Sejak awal revolusi kedua pada tahun 2014, Ukraina menolak supremasi yang dilakukan pihak Rusia terhadap negara pecahan bekas Uni Soviet tersebut. Ukraina bersikeras mencari jalan agar dapat bergabung dengan NATO dan Uni Eropa. Namun, Presiden Rusia Vladimir Putin yang memimpin saat ini, menganggap keinginan Ukraina tersebut sebagai bentuk penolakan terhadap prinsip uni atau kesatuan antara Rusia dengan negara-negara pecahannya. Vladimir Putin menganggap Rusia dan Ukraina merupakan "Satu Tubuh" dan pengaruh Rusia tidak bisa lepas terhadapnya.
Saat ini, peluang invasi besar-besaran terhadap Ukraina diperkirakan dapat terjadi pada akhir Februari 2022. Para pemimpin Barat memperkirakan invasi ini bukan hanya melahap beberapa bagian kecil dari Ukraina, melainkan invasi dalam skala penuh dan habis-habisan. Di samping itu, Kiev terus meminta AS dan NATO untuk berada di pihaknya selama konflik panas ini berlangsung. Kiev khawatir bahwa akan datang invasi jilid dua seperti yang terjadi pada Krimea 2014 lalu.

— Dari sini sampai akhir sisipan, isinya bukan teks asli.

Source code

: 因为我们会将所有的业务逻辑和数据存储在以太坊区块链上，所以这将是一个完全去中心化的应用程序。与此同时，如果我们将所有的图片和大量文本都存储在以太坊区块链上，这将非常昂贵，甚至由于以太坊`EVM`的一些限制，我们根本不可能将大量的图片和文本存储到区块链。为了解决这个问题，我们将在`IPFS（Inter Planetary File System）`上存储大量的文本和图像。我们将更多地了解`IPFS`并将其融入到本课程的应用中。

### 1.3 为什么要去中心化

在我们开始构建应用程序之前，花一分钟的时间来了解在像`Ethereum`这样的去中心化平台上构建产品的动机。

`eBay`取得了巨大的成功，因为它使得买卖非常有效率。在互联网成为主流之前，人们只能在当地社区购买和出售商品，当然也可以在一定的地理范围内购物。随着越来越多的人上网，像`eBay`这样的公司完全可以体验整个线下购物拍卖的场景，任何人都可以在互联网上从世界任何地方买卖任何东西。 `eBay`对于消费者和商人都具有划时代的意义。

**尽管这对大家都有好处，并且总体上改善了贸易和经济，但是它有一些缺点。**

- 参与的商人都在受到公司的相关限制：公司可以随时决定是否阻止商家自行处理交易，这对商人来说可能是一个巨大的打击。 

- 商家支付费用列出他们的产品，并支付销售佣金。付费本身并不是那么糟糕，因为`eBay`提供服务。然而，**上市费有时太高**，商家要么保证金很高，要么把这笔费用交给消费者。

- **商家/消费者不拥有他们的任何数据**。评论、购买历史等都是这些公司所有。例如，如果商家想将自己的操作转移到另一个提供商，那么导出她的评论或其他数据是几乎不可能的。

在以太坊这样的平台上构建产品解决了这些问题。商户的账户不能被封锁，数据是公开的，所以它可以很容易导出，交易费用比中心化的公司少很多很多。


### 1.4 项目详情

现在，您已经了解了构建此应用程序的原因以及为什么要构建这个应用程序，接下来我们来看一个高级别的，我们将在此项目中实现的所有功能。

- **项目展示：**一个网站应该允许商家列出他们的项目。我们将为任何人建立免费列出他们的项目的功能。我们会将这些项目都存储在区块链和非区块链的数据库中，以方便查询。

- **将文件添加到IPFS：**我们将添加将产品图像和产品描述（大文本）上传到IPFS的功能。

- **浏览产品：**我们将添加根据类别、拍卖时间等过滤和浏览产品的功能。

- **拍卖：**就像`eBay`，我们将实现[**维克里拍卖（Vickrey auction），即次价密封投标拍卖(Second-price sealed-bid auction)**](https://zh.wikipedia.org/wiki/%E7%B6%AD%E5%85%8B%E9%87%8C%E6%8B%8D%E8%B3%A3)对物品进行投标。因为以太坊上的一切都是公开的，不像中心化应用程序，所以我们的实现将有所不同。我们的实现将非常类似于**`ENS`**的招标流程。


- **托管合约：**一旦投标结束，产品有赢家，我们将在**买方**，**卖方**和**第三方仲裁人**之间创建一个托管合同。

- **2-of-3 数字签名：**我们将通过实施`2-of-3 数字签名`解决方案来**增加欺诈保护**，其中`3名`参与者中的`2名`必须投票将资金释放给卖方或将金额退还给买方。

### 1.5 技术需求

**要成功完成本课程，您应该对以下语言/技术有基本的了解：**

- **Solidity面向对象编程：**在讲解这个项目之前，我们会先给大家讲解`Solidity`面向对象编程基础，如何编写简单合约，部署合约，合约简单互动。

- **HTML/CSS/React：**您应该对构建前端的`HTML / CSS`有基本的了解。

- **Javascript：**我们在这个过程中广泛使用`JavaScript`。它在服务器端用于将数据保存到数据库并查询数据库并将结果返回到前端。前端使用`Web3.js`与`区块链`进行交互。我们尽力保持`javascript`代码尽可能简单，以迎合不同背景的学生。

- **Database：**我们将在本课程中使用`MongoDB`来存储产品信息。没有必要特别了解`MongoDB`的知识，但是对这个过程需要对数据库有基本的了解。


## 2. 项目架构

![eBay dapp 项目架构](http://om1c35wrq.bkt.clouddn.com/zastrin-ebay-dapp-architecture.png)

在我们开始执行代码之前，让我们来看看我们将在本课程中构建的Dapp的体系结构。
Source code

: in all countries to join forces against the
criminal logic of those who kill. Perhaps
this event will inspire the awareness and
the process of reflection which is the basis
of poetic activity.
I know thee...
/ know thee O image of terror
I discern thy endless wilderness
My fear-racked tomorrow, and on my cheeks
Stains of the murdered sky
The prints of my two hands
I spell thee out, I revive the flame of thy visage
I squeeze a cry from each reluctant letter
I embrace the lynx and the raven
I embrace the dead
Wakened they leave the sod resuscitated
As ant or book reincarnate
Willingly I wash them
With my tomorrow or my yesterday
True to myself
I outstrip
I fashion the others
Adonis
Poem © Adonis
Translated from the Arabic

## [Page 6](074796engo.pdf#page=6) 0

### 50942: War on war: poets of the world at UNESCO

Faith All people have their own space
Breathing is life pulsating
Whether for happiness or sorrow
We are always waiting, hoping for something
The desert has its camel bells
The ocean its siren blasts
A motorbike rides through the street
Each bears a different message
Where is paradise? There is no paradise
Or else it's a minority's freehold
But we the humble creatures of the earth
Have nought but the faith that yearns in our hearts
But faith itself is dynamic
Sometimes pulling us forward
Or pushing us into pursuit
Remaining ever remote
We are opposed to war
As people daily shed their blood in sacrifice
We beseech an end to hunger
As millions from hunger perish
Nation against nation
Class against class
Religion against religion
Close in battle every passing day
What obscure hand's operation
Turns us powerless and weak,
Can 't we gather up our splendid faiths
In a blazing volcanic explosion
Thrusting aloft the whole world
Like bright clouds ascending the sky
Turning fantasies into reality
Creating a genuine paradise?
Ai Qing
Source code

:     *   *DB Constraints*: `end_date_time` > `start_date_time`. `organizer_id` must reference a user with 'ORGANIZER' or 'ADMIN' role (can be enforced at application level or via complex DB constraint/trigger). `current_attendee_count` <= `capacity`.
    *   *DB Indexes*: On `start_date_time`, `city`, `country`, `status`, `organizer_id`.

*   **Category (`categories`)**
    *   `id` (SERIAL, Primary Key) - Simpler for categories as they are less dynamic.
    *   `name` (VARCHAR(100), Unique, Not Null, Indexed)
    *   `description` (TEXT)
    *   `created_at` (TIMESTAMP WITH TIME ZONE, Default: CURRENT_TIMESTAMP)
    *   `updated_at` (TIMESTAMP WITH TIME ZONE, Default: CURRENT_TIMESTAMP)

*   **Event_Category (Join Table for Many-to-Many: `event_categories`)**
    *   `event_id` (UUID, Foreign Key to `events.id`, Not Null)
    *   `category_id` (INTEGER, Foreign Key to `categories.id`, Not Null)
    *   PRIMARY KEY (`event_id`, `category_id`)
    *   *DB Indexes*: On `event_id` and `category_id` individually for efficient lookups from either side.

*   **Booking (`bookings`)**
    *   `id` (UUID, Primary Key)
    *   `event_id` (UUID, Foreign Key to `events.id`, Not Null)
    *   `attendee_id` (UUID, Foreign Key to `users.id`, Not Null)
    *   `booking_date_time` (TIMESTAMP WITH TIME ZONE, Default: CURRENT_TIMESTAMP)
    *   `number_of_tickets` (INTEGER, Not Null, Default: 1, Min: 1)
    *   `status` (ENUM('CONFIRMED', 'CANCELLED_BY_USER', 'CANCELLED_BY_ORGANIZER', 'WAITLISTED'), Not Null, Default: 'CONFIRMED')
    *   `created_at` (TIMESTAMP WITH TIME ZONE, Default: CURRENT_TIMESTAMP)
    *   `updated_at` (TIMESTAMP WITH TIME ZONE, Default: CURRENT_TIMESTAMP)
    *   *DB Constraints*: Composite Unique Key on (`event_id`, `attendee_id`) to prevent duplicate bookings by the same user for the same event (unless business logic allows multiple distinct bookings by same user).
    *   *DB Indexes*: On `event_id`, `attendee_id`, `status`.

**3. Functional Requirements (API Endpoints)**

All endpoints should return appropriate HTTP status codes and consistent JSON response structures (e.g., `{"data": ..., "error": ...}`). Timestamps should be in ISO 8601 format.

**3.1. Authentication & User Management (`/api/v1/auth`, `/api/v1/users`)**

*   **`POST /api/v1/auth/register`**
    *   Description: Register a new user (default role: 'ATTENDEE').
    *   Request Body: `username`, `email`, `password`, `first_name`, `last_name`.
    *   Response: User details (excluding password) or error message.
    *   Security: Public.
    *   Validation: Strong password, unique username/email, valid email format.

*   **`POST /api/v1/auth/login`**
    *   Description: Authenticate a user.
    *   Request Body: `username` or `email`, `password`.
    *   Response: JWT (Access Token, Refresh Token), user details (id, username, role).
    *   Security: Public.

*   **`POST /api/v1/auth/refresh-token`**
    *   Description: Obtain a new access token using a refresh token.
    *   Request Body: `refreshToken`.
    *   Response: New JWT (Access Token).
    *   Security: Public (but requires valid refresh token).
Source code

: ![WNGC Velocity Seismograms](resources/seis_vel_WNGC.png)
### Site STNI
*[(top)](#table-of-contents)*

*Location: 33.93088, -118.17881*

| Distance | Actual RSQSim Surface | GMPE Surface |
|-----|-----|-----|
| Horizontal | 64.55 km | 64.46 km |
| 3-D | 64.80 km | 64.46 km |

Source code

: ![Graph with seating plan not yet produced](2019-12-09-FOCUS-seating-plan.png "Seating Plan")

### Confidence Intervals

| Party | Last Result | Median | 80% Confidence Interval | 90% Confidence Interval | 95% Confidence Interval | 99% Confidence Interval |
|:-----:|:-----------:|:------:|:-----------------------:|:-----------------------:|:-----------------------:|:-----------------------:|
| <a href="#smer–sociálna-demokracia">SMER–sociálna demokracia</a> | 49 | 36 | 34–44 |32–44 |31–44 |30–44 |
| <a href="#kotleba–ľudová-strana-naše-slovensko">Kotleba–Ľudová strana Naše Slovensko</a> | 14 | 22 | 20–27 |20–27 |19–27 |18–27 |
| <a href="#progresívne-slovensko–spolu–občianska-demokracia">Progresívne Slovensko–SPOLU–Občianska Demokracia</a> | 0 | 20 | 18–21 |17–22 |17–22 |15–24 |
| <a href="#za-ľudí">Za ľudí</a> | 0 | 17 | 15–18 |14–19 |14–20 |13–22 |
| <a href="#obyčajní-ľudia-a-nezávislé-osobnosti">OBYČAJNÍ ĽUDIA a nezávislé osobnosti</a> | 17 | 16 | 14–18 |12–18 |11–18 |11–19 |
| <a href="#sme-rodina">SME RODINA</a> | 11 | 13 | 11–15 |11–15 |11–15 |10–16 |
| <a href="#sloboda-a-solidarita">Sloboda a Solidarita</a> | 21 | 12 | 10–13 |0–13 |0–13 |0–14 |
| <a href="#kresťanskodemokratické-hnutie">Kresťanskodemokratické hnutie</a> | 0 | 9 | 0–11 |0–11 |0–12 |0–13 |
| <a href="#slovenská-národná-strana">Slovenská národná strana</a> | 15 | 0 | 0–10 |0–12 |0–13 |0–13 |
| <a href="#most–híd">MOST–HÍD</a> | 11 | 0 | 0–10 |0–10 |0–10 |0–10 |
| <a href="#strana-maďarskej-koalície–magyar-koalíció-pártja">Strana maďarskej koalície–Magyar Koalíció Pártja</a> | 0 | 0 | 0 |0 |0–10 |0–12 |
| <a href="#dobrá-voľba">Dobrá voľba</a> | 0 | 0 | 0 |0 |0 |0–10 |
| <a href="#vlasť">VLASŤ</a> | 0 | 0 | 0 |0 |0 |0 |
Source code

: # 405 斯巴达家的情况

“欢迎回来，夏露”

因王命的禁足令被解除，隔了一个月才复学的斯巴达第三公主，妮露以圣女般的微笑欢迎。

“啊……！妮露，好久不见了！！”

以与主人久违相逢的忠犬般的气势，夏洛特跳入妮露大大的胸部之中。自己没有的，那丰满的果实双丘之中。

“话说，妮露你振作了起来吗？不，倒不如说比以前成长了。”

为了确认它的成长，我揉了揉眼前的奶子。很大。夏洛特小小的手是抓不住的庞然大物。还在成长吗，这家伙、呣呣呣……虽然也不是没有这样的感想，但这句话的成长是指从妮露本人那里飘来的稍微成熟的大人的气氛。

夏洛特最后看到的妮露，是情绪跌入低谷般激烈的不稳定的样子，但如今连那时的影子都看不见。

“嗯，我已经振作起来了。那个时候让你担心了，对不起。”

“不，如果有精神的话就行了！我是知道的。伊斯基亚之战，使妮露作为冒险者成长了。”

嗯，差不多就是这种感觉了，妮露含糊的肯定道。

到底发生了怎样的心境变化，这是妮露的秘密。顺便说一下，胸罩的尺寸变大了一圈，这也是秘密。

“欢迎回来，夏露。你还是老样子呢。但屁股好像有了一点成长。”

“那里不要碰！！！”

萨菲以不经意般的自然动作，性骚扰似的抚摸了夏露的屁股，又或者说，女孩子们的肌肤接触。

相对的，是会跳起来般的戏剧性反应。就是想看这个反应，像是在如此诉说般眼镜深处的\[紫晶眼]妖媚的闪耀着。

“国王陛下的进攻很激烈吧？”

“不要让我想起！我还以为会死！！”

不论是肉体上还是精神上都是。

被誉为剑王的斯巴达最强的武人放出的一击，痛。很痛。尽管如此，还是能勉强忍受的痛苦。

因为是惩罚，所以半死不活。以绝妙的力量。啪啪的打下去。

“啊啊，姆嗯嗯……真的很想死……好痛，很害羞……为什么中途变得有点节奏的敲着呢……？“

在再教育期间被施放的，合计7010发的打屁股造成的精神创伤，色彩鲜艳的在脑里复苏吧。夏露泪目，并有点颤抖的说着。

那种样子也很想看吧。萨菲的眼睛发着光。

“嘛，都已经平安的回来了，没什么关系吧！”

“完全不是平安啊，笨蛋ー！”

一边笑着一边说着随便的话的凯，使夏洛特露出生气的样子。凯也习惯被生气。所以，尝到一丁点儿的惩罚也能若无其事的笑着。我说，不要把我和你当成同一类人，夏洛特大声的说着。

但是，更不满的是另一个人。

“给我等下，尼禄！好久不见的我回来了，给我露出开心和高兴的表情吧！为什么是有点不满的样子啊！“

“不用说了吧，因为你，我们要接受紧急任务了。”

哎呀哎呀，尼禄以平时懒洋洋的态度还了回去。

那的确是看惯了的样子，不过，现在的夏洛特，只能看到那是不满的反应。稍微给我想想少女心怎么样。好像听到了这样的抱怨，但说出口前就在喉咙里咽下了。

Sebagai jawaban atas berdirinya Amerika Serikat dan NATO di sisi Ukraina, Rusia menganggap bahwa hal tersebut hanyalah gagasan licik AS untuk menahan perkembangan di Rusia. Putin mengungkapkan kekhawatirannya mengenai sikap yang diambil AS tersebut seakan melegitimasi aksi bermusuhan Ukraina dengan Rusia. Putin juga menambahkan bahwa konflik ini tak akan sampai ke ranah perang yang besar. Tak sesuai dengan kekhawatiran tersebut, langkah yang diambil oleh Putin justru mengerahkan.
Sedikitnya 100.000 pasukan militer berjaga di perbatasan Rusia dengan Ukraina
Para pemimpin Barat tentu saja tak akan mempercayai premis milik Putin begitu saja. Pasalnya, setelah apa yang terjadi terhadap Krimea delapan tahun lalu, perkataan Rusia tak bisa dipegang seutuhnya. Suasana konflik panas ini terasa seperti Perang Dingin antara Rusia dengan AS yang kembali terulang.
Para pengamat politik berpendapat bahwa hal ini memiliki kemiripan dengan suasana Perang Dingin karena Rusia ingin mempertahankan pengaruhnya terhadap negara bekas Uni Soviet, sedangkan kedekatan AS dengan negara-negara bekas Uni Soviet tersebut menimbulkan kerisauan bagi Rusia.
Ukraina sendiri, dalam menanggapi ketegangan yang mungkin saja menjurus pada invasi besar-besaran oleh Rusia, telah menyiapkan setidaknya lebih dari 100.000 personel militer untuk berjaga di sepanjang perbatasan. Ditambah dengan bantuan personel militer yang dikirimkan oleh AS dan NATO sebanyak 3.000 tentara. Personel militer bantuan tersebut kemudian ditempatkan berjaga di perbatasan kedua negara yang sedang memanas tersebut.
Dengan demikian, belum dapat dipastikan terkait konflik yang terjadi antara Rusia dengan Ukraina ini akan berakhir damai atau akan ada invasi Rusia terhadap negara bekas pecahan Uni Soviet kembali. Jika konflik ini masih akan berlangsung dan semakin memanas, dunia akan kembali dibuat khawatir oleh reuni para pemeran utama perang-perang besar beberapa tahun silam.